High-performance CO2 separation membranes: comparison of graphene oxide and carboxylated graphene oxide nanofillers

As an emerging nanomaterial, graphene oxide (GO) has gained a special interest in the field of nanocomposite membranes for gas separation. However, its agglomeration within the polymer matrix inhibits its beneficial effects. In the present study, the effect of increased oxygenated groups of GO on its agglomeration tendency and the gas separation properties of the resultant mixed matrix membrane (MMM) was investigated for the first time. GO and carboxylated GO (GO-COOH) were incorporated into polysulfone (PSU), and the two types of membranes were compared in terms of nanofiller dispersion, chemical and crystalline structure, tensile and thermal properties, and CO2/CH4 separation.
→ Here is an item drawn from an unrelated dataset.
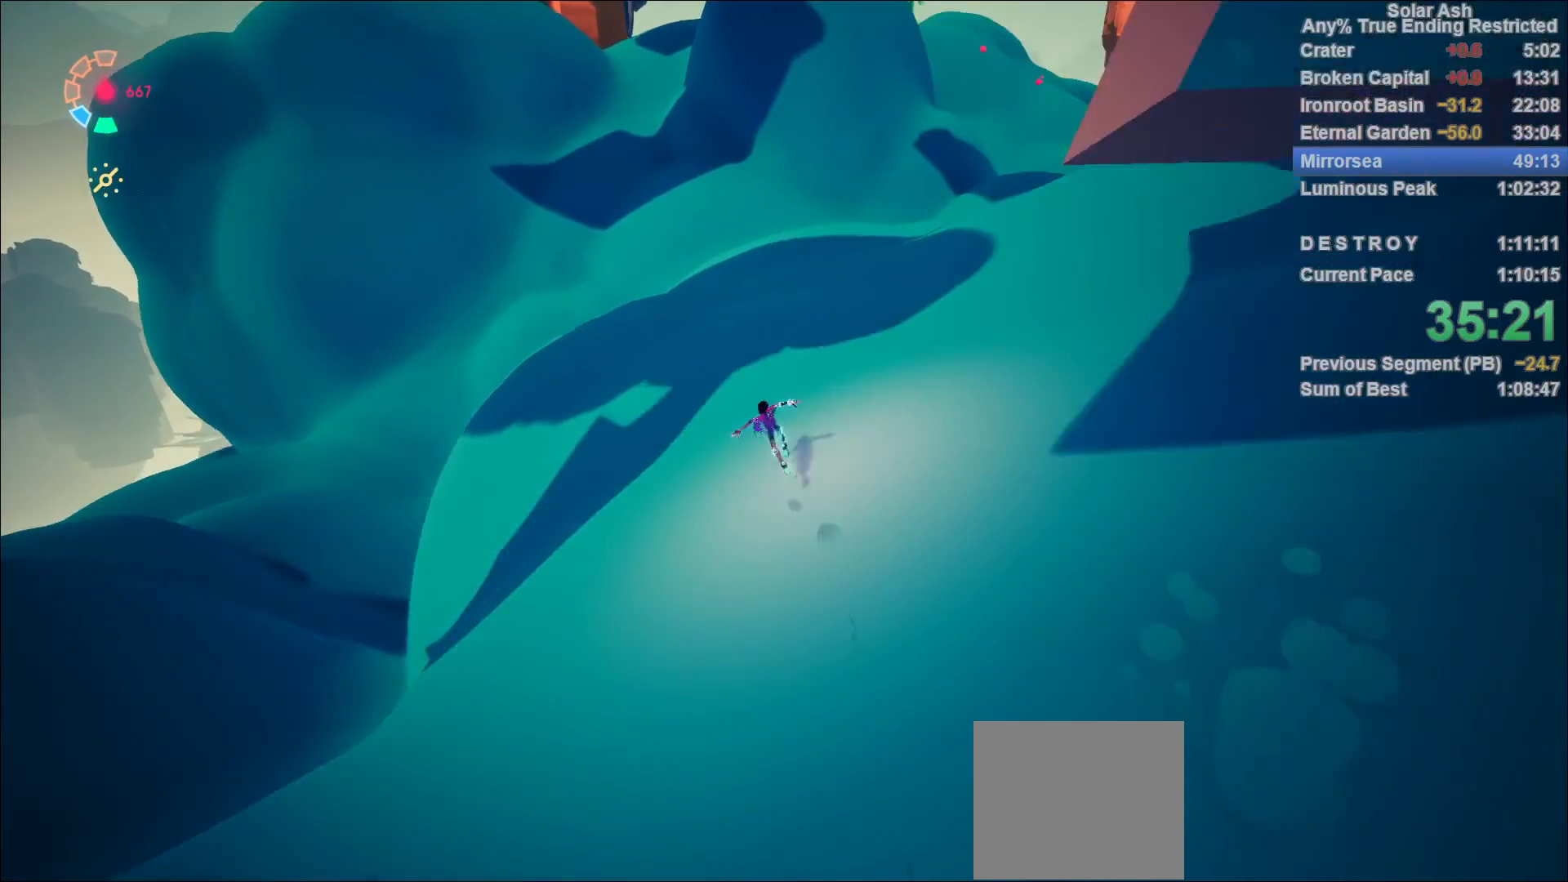
{"buttons": ["L1"], "left_stick": "up", "right_stick": "center", "events": [[17, "R2", "up"], [150, "CROSS", "down"], [333, "CROSS", "up"]]}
The homogenous dispersion of GO-COOH compared to GO led to the higher tensile strength, elastic modulus, and thermal stability of the MMM. The PSU/GO-COOH membrane at an optimal nanofiller concentration exhibited significantly higher CO2 permeability and CO2/CH4 selectivity in both pure and mixed gas experiments. Using CO2/CH4 mixed gas with a 40/60 volume ratio, the PSU/0.2% GO-COOH membrane provided a permeability of 55.20 barrer and a CO2 selectivity of 280.20, which were almost 18 and 29 times, respectively, higher than those of the neat PSU membrane. The performance of the mentioned membrane was significantly superior to those of the previous literature and surpassed the 2019-updated Robeson upper bound.

Automated summary

This study investigated the effect of increased oxygenated groups of graphene oxide (GO) on its agglomeration tendency and gas separation properties of mixed matrix membranes (MMMs). It was found that carboxylated GO (GO-COOH) exhibited better dispersion compared to GO, leading to higher tensile strength, elastic modulus, and thermal stability of the MMM. The PSU/0.2% GO-COOH membrane showed significantly improved CO2 permeability and CO2/CH4 selectivity, surpassing previous literature and the 2019-updated Robeson upper bound.